Sunday, March 15, 2009

I Do NOT Collect Flamingoes


I never intended to collect flamingoes.  The flock just sort of grew on its own.  The first one came as a birthday joke, the second must have blown off a truck on its way to the dumpster because it was sunfaded and missing its wire legs when I found it on the ditchbank near our house.   Whimsically, I declared that it was a sign that I should provide a refuge for flamingoes that had outlived their usefulness as lawn ornaments and I put the two of them down in the edge of the woods where they could live out their plastic lives in peace, away from the jeering eyes of landscape snobs.

A young friend brought me two that had been abandoned by their owners, and a month later, she showed up with a sad specimen that she had “liberated” from someone’s yard.  Its head was missing.  I took the three of them in.

As word of this lunacy spread, more birds arrived, wingless, legless, some with holes in their sides.  How could I turn away any these battered, neglected creatures?

Then more friends sent a whole pink and shiny flock for one of my “big O” birthdays, and my brother gleefully added a couple that must have broken out of prison for they wear black-and-white stripes.

Last year some anonymous jokester sneaked in three more birds:  two decorated with pink crystals, the third made of metal that has since faded to a becoming blue.  No one has ever admitted to the deed.

The flock now numbers about fifty and when the sun filters through the trees at the perfect angle, the little copse takes on a distinctly pink glow.  On a recent sunny day, the UPS delivery man started to drive out of the yard, then braked and backed up to call through his open window,  “If you don’t mind my asking, ma’am, what the heck have you got down there?”

Because of the refuge, friends think I am enamored of all things flamingo.  Trust me, I am not.  There is nothing flamingo in my house despite their best efforts with ceramic flamingo mugs, resin flamingo computer ornaments, ballpoint pens topped with pink feathers, flamingo snow domes.  All are immediately sent out to join the flock, where they will sink or swim or slowly disintegrate. 

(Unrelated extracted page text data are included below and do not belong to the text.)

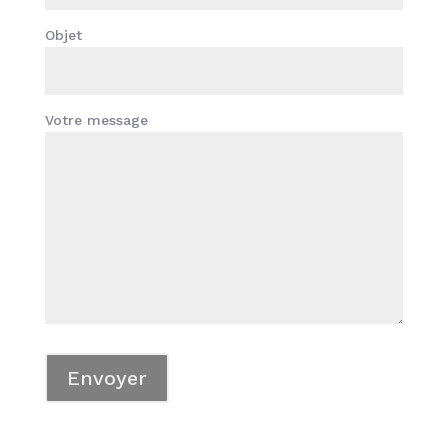
Objet
Votre message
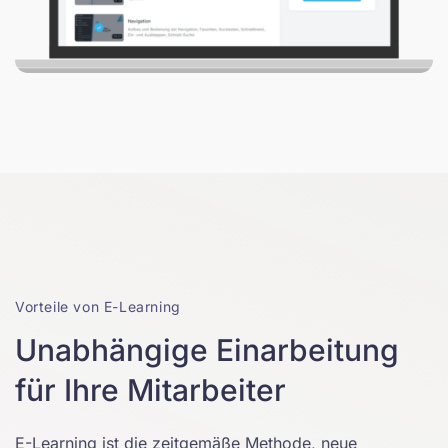
Vorteile von E-Learning
Unabhängige Einarbeitung
für Ihre Mitarbeiter
E-Learning ist die zeitgemäße Methode, neue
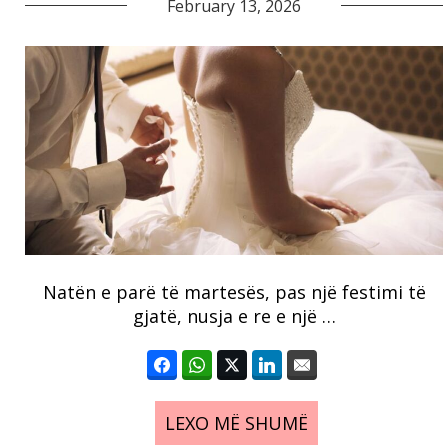
February 13, 2026
Natën e parë të martesës, pas një festimi të
gjatë, nusja e re e një …
LEXO MË SHUMË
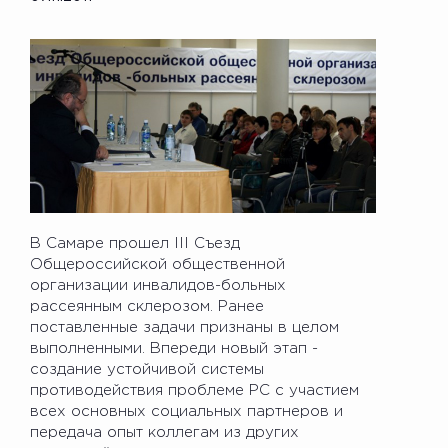
В Самаре прошел III Съезд
Общероссийской общественной
организации инвалидов-больных
рассеянным склерозом. Ранее
поставленные задачи признаны в целом
выполненными. Впереди новый этап -
создание устойчивой системы
противодействия проблеме РС с участием
всех основных социальных партнеров и
передача опыт коллегам из других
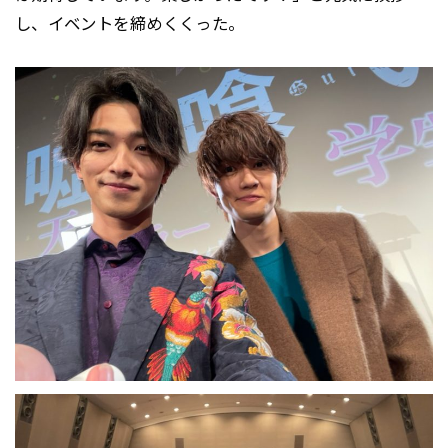
し、イベントを締めくくった。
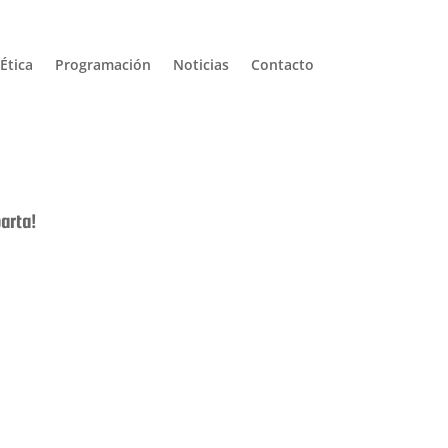
Ética
Programación
Noticias
Contacto
arta!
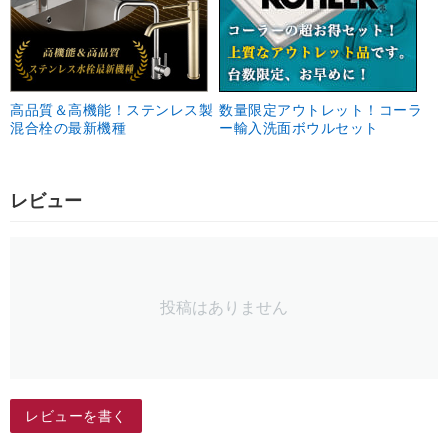
高品質＆高機能！ステンレス製
数量限定アウトレット！コーラ
混合栓の最新機種
ー輸入洗面ボウルセット
レビュー
投稿はありません
レビューを書く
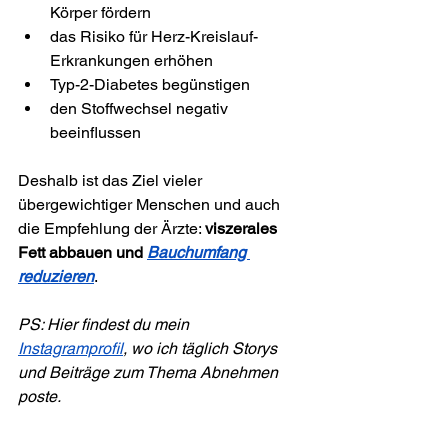
Körper fördern
das Risiko für Herz-Kreislauf-
Erkrankungen erhöhen
Typ-2-Diabetes begünstigen
den Stoffwechsel negativ 
beeinflussen
Deshalb ist das Ziel vieler 
übergewichtiger Menschen und auch 
die Empfehlung der Ärzte: 
viszerales 
Fett abbauen und 
Bauchumfang 
reduzieren
.
PS: Hier findest du mein 
Instagramprofil
, wo ich täglich Storys 
und Beiträge zum Thema Abnehmen 
poste.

I have a friend who once bought herself a small porcelain turtle to sit on her kitchen windowsill, innocently remarking that she had always liked turtles.  That’s all her friends and family had to hear.  “Ooooh, let’s bring her back one of those cute turtle souvenirs,” they say when they’re on vacation.  Or, “Wouldn’t those turtle-printed dishtowels be a perfect Christmas gift for her?”  My friend’s house is now overrun with turtles.  There’s a turtle-shaped footstool in her den, turtle-topped ceramic soup tureen on the sideboard, framed turtle pictures and a turtle-shaped soap dish in her bathroom.  A whatnot cabinet is filled with crystal turtles, hand-painted turtles from Mexico, dimestore turtles from her grandchildren.    

I know what would happen if I ever let the first flamingo stay inside my house.  It would be the camel’s nose under the tent flap, so let me say it one more time:  I do NOT collect flamingoes.  Are we clear on this?